Logo Questions Linux Laravel Mysql Ubuntu Git Menu
 

unix: merge 2 files using 2nd columns

Tags:

merge

unix

awk

I'd like to merge two files according to the content of their 2nd columns.

File 1:

"4742"  "209220_at"     2.60700394801826
"104"   "209396_s_at"   2.60651442103297
"749"   "202409_at"     2.59424724783704
"4168"  "209875_s_at"   2.58773204877464
"3973"  "1431_at"       2.52832098784342
"1826"  "207201_s_at"   2.41685345240968

File2:

"653"   "1431_at"       2.14595534191867
"1109"  "207201_s_at"   2.13777517447307
"353"   "212531_at"     2.12706340284672
"381"   "206535_at"     2.11456707231618
"1846"  "204534_at"     2.10919474441178

To have in the end:

"3973"  "1431_at"       2.52832098784342 "653"   "1431_at"       2.14595534191867
"1826"  "207201_s_at"   2.41685345240968 "1109"  "207201_s_at"   2.13777517447307

I have tried comm, diff, some obscure awk one-liner without any success. Any help much appreciated. Ben

like image 553
Benoit B. Avatar asked Feb 11 '11 16:02

Benoit B.


People also ask

How do I merge two files in Unix?

NOTE : When using join command, both the input files should be sorted on the KEY on which we are going to join the files. So, the output contains the key followed by all the matching columns from the first file file1. txt, followed by all the columns of second file file2.
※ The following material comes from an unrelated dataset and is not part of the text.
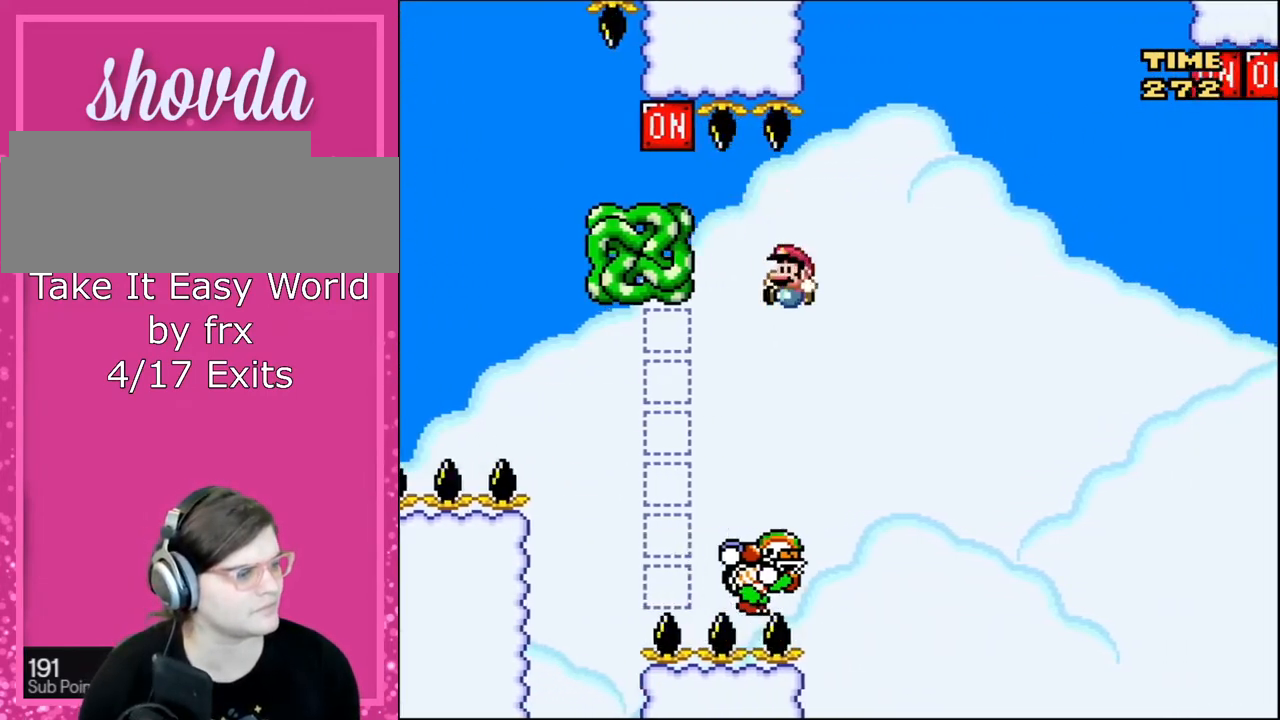
{"buttons": ["B", "Y", "DPAD_RIGHT"], "events": [[66, "B", "down"], [200, "DPAD_DOWN", "down"], [200, "DPAD_LEFT", "up"], [233, "DPAD_DOWN", "up"], [233, "DPAD_RIGHT", "down"]]}
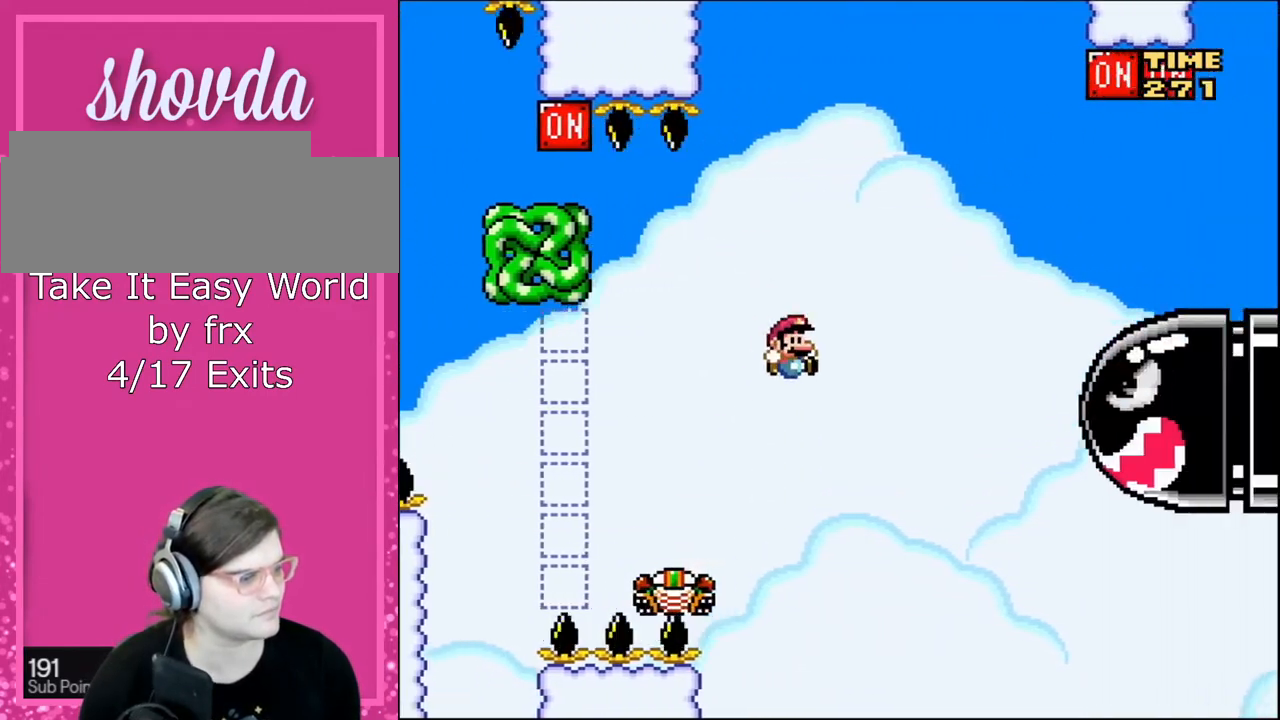
{"buttons": ["B", "Y", "DPAD_RIGHT"], "events": []}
How do I concatenate two columns in Unix?

paste is the command that can be used for column-wise concatenation. The paste command can be used with the following syntax: $ paste file1 file2 file3 …

How do I combine multiple files into one in Linux?

Appending content to an existing file To append content after you merge multiple files in Linux to another file, use double redirection operator. (>>) along with cat command. Rather than overwriting the contents of the file, this command appends the content at the end of the file.

Which command is used to combine multiple files in Unix?

In Unix and Unix-like operating systems (such as Linux), you can use the tar command (short for "tape archiving") to combine multiple files into a single archive file for easy storage and/or distribution.


2 Answers

You can do that with a combination of the sort and join commands. The straightforward approach is

join -j2 <(sort -k2 file1) <(sort -k2 file2)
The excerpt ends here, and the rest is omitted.